La santé publique aux aguets
« Ouf ! » Le médecin Réal Morin, de l’Institut national de santé publique du Québec, a poussé un soupir de soulagement en apprenant que la vente de cannabis était confiée à une société d’État, qui priorisera la santé plutôt que les profits. L’expert craint cependant que la légalisation n’entraîne une banalisation de la marijuana dans la population.
Pensez-vous que la consommation va augmenter ?
Dans un monde idéal, 100 % des consommateurs actuels se tourneraient vers le marché licite, et personne ne serait tenté d’essayer le cannabis maintenant que c’est légal. Évidemment, ce n’est pas ce qui va se passer. Mais on ne voit pas venir une croissance phénoménale de la consommation, contrairement à ce que disent les entreprises privées, qui pensent faire des millions de dollars de profits.
Le discours des producteurs de marijuana vous agace ?
Leur discours m’inquiète. Les producteurs laissent entendre que le cannabis sera partout, que c’est le nouveau mode de vie qui s’en vient. Ils promettent des retombées économiques. Mais est-ce que ce sera suffisant pour compenser les coûts sociaux ? Si on regarde l’alcool et le tabac, l’État est loin de faire ses frais. On verra ce qu’il en sera pour le cannabis.

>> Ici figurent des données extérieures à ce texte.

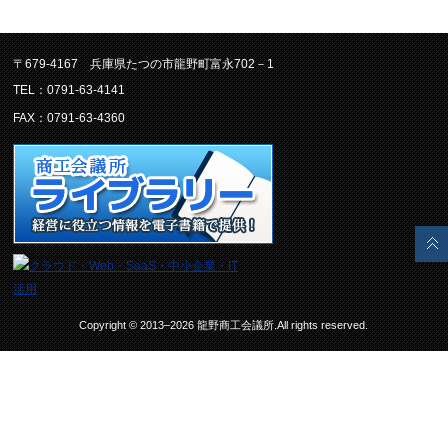
〒679-4167 兵庫県たつの市龍野町富永702－1
TEL：0791-63-4141
FAX：0791-63-4360
Copyright © 2013–2026 龍野商工会議所.All rights reserved.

Quels sont les risques pour la santé ?
On possède encore peu d’informations sur le cannabis. De ce qu’on en sait, ses conséquences sont moindres que celles de l’alcool et du tabac, mais il ne faut pas le banaliser pour autant. La consommation régulière de cannabis est associée à des problèmes de mémoire et même à des troubles psychotiques chez certains. Il y a aussi toute la question de la conduite avec les facultés affaiblies. Et au Colorado, les hospitalisations liées au cannabis [dont les cas d’ingestion accidentelle par des enfants] ont augmenté après la légalisation. C’est une des choses qu’on va surveiller au Québec.